Global

Tropical Storm Matthew hits Nicaragua, Honduras



    By Gustavo Palencia

    TEGUCIGALPA (Reuters) - Tropical Storm Matthew hit Honduras and Nicaragua on Friday, forcing hundreds of residents and tourists to evacuate and threatening damage to Central America's coffee and sugar crops.

    Rains soaked Honduras' isolated Mosquitia coast, only accessible by boat or plane, where poor indigenous groups live in precarious wood houses on riverbanks or near the sea. Many people left their homes to wait out the storm in temporary shelters.

    "I'm stocking up on food because they say the storm will cause serious damage. Later on we won't be able to leave the house, or there won't be any goods in the stores," Zoila Solorzano said at a shop in the Honduran capital, Tegucigalpa.

    Matthew, with winds of 45 mph, moved inland over Nicaragua's Atlantic coast near the border with Honduras and is set to bring six to 10 inches of rain over the weekend.

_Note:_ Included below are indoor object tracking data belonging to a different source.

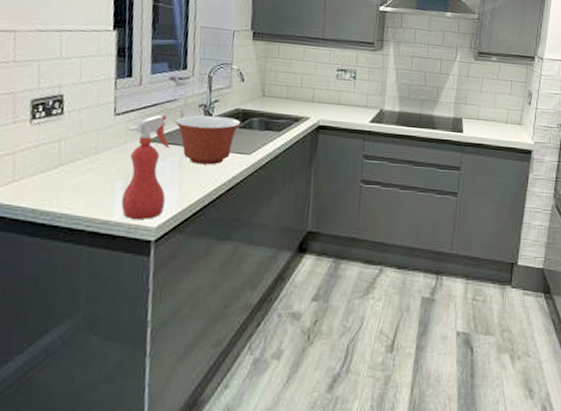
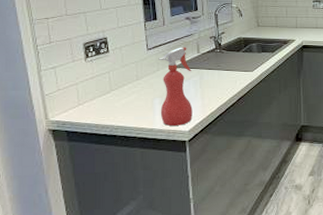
mixing bowl: present [174,115,241,165] -> none [193,44,243,82]

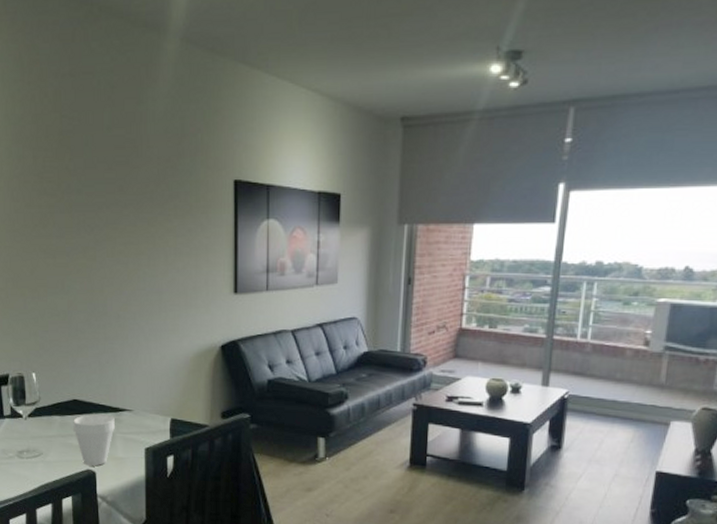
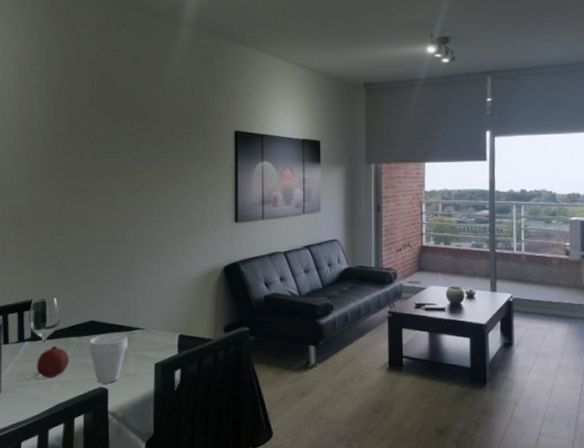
fruit: none [19,424,53,457] -> present [36,345,70,377]

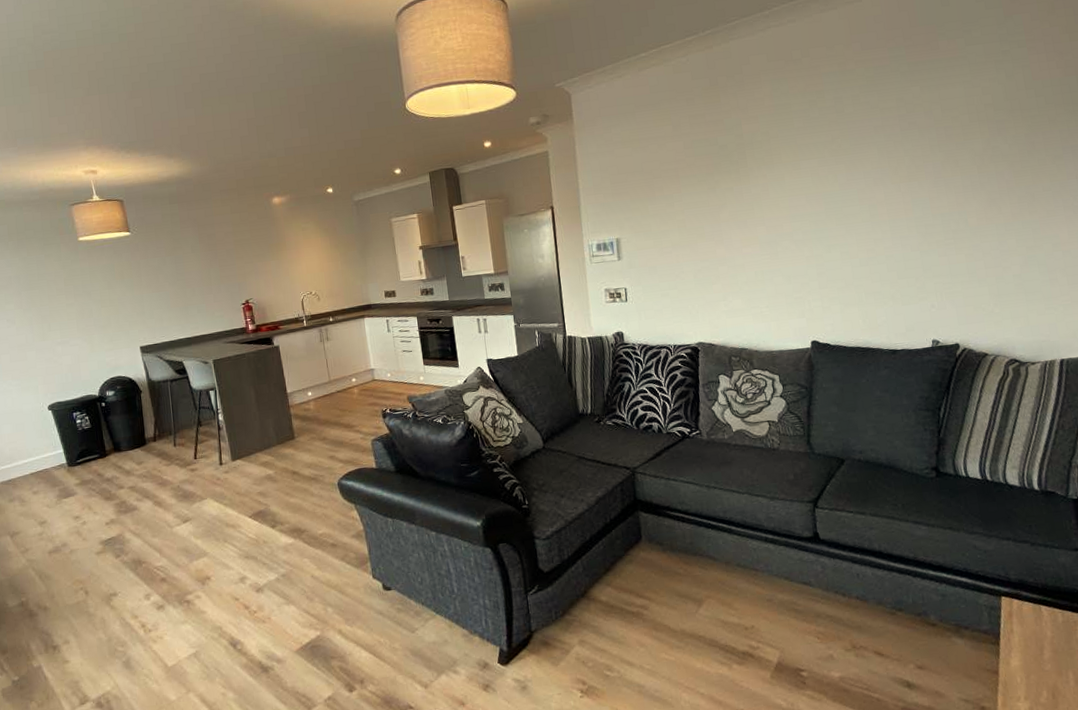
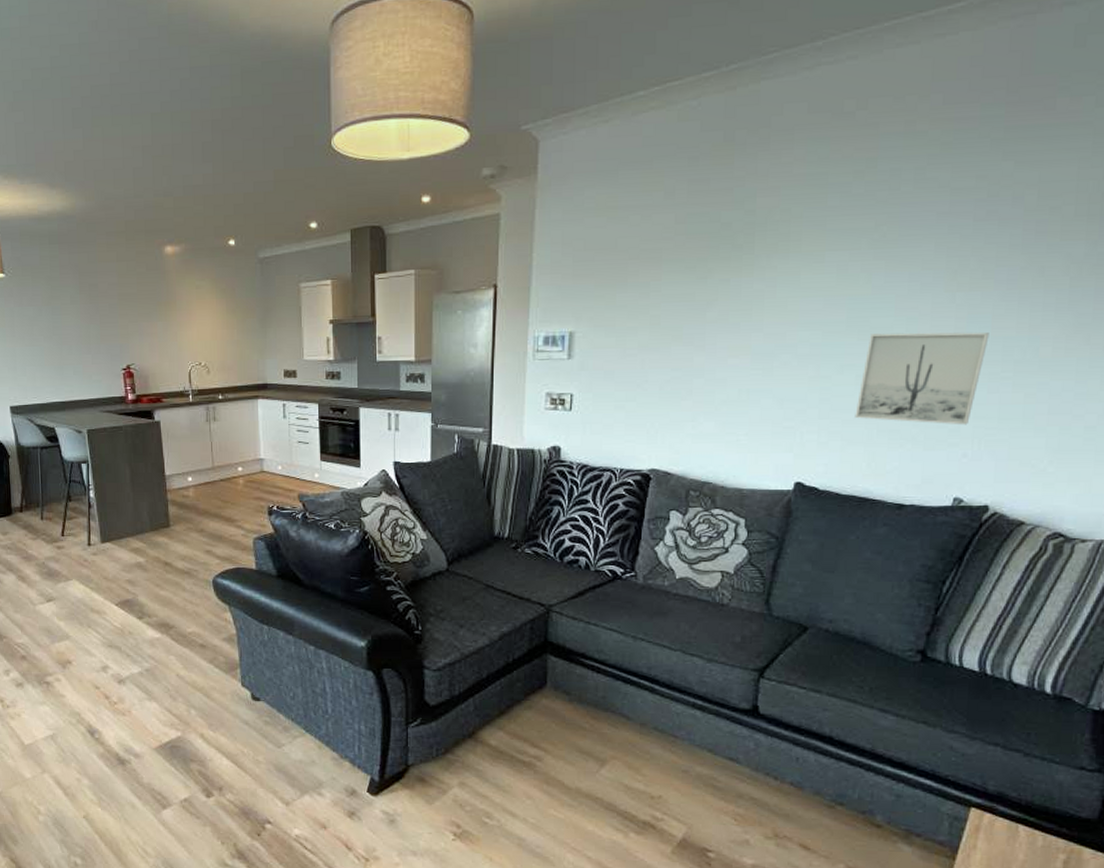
wall art: none [844,211,931,286] -> present [855,332,989,425]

    This year's active hurricane season has already battered the region, knocking out roads and bridges. More rain from Matthew could delay coffee and sugar harvests set to begin in the next couple of months. Cane fields have been flooded and coffee trees risk disease and fungus from too much moisture.

    In 1998, Hurricane Mitch tore through Central America killing more than 11,000 people in devastating floods. It was the second most deadly storm on record.

    Matthew, the 13th named storm of the 2010 Atlantic season, is not forecast to become a hurricane but could cause life threatening mudslides after the ground is soaked for days.

    More than 260 people have died in Guatemala so far this year in mudslides and flash floods.

    Seven indigenous communities near Nicaragua's coast were moved to towns inland and 375 people were evacuated from Nicaragua's outlying Miskito Cays. Dozens of tourists on Honduras' popular resort island of Roatan began leaving on Thursday, officials said.

    A tropical storm watch was also issued for Belize.

    Matthew is expected to shift north toward Guatemala and Mexico's Yucatan Peninsula and lose force before reaching the Gulf of Mexico, where most of Mexico's oil wells are located. Mexico is still recovering from Hurricane Karl, which hit the Gulf coast last weekend.

    COFFEE, SUGAR CROP FEARS

    The small economies of Guatemala, Nicaragua and Honduras depend heavily on agricultural exports like coffee and sugar. Coffee market players said Matthew had so far not affected prices since crop damage was not expected to be too severe.

    Sugar losses could be more serious. Guatemala and Honduras both cut their sugar harvest forecasts by around 5 percent because of the rains.

    "We still have cane fields that are flooded. There will definitely be more losses," said Carlos Melara, the head of Honduras' sugar association. Central America produced 4.43 million tonnes of sugar in the 2009/10 harvest and was hoping for a larger crop this year.

    Matthew's rains, if they last for days, could start affecting coffee however, said exporters and producers.

    "If it carries on raining like it has been raining, we're going to have problems in terms of leaf disease and beans dropping because we're getting closer and closer to harvest time," said a Guatemalan coffee exporter.

    Nicaragua had to slash its coffee production estimate for the 2010/2011 season due to the bad weather, and infrastructure damage in Honduras and Guatemala -- the region's top two coffee producers -- has slowed some exports.

    At the other end of the Atlantic, Tropical Storm Lisa was meandering northeastward, about 370 miles north west of the Cape Verde Islands, but posed no threat to land or oil assets.